Some of their recollections are chilling, as one would expect. A veteran who has now retired to a peaceful valley in Montana recalls a day when a "friendly village" was accidentally bombed by U.S. forces, and how he and his comrades saw "women and kids screaming, covered with napalm" and burning to death. "We shot them," he says calmly. "Kids, and those women . . . 'cause they were dying slowly. We ended it quickly."
Any war would have such horrors. What angers the veterans is not the high-level bungling that got America embroiled in the war in the first place, but the rotten way they were treated when they arrived home, like embarrassments from some nasty youthful misadventure. One young man went into a bar in San Francisco and was told he couldn't buy a drink because he wasn't yet 21. A black veteran, who had been wounded in the course of serving his country, remembers still having to use the back door at a cafe in his home town.
And another vet remembers going to a basketball game, in uniform, with his girlfriend. "We sat down, and people moved away." They left before the game was over, and he stopped wearing his uniform in public.
Moyers asks the men what they thought of the antiwar protesters back home, but he does not ask them, in this report, what they thought of such ill-advised (to be charitable about it) commanders-in-chief as Lyndon B. Johnson, once Moyers' boss; it does seem relevant. When he delivers solemn annotations to the camera, Moyers almost oozes sensitivity -- he's getting to be a tad heavy on the heart -- and he continues to wear his down-home accent like a badge of honor. But he still comes across as a beacon of cool-headed integrity, and he isn't bombastic like so many of his colleagues.

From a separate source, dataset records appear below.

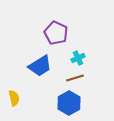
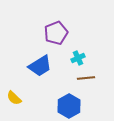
purple pentagon: rotated 25 degrees clockwise
brown line: moved 11 px right; rotated 12 degrees clockwise
yellow semicircle: rotated 147 degrees clockwise
blue hexagon: moved 3 px down
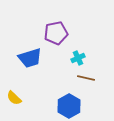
purple pentagon: rotated 10 degrees clockwise
blue trapezoid: moved 10 px left, 8 px up; rotated 15 degrees clockwise
brown line: rotated 18 degrees clockwise
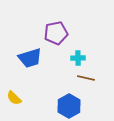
cyan cross: rotated 24 degrees clockwise
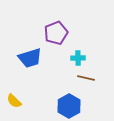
purple pentagon: rotated 10 degrees counterclockwise
yellow semicircle: moved 3 px down
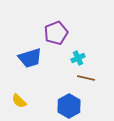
cyan cross: rotated 24 degrees counterclockwise
yellow semicircle: moved 5 px right
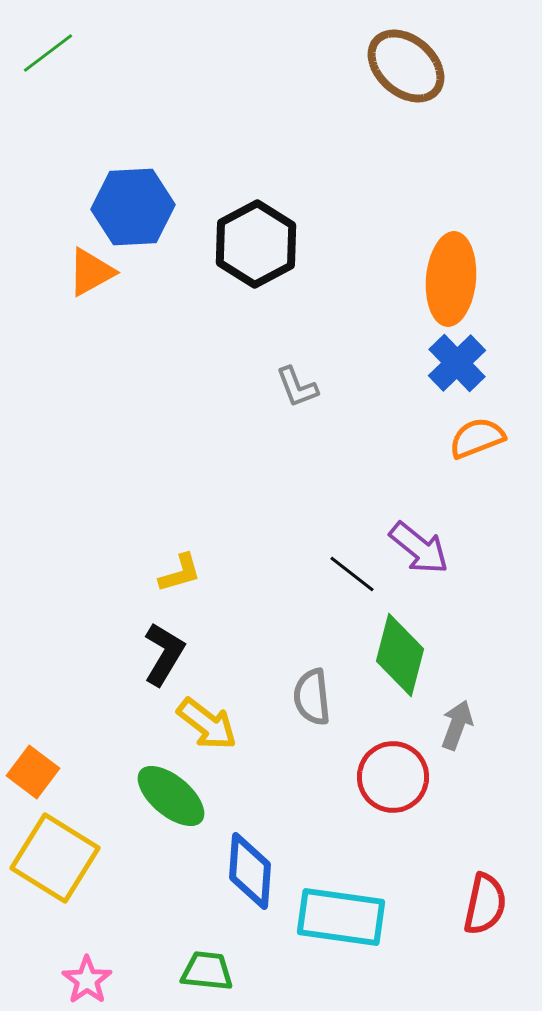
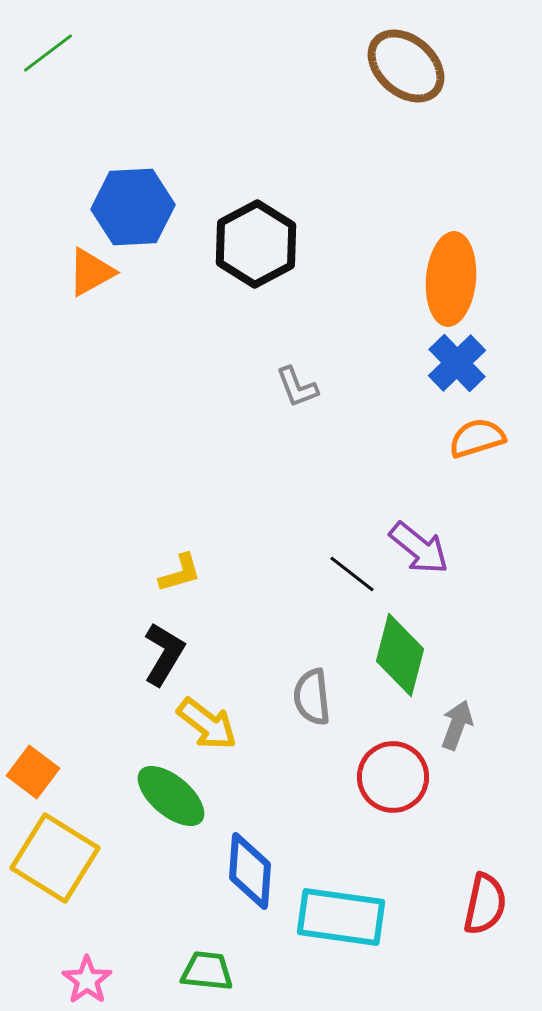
orange semicircle: rotated 4 degrees clockwise
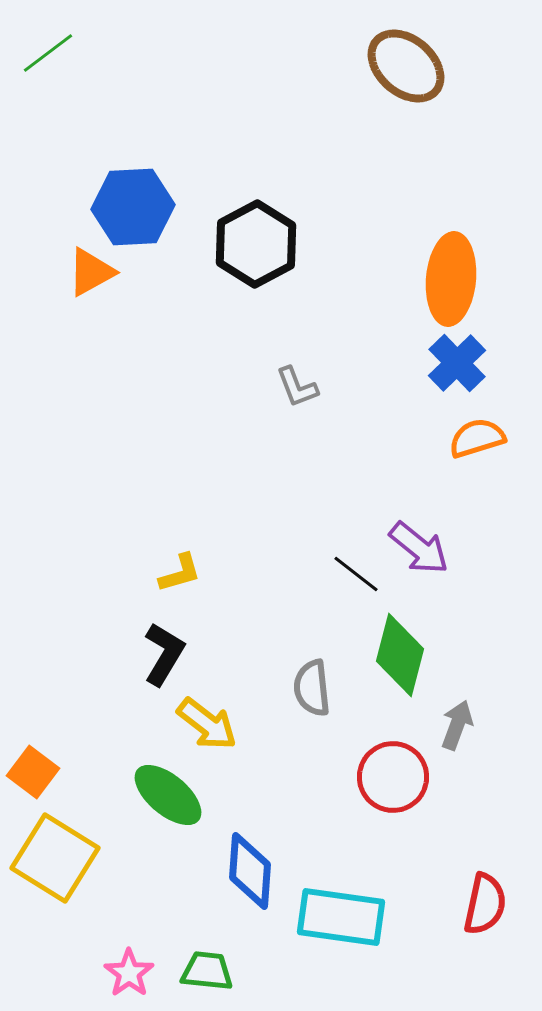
black line: moved 4 px right
gray semicircle: moved 9 px up
green ellipse: moved 3 px left, 1 px up
pink star: moved 42 px right, 7 px up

"Bittersweet Memories" was produced by Howard Stringer, Andrew Lack and Bill Wilson; Stringer has just been named the new executive producer of the "CBS Evening News," and Lack replaces him at the head of the CBS Reports unit, which under Stringer compiled an enviable, even magnificent, record of broadcast accomplishments. This powerful, troubling, conscientious hour with Vietnam veterans makes that record more enviable still.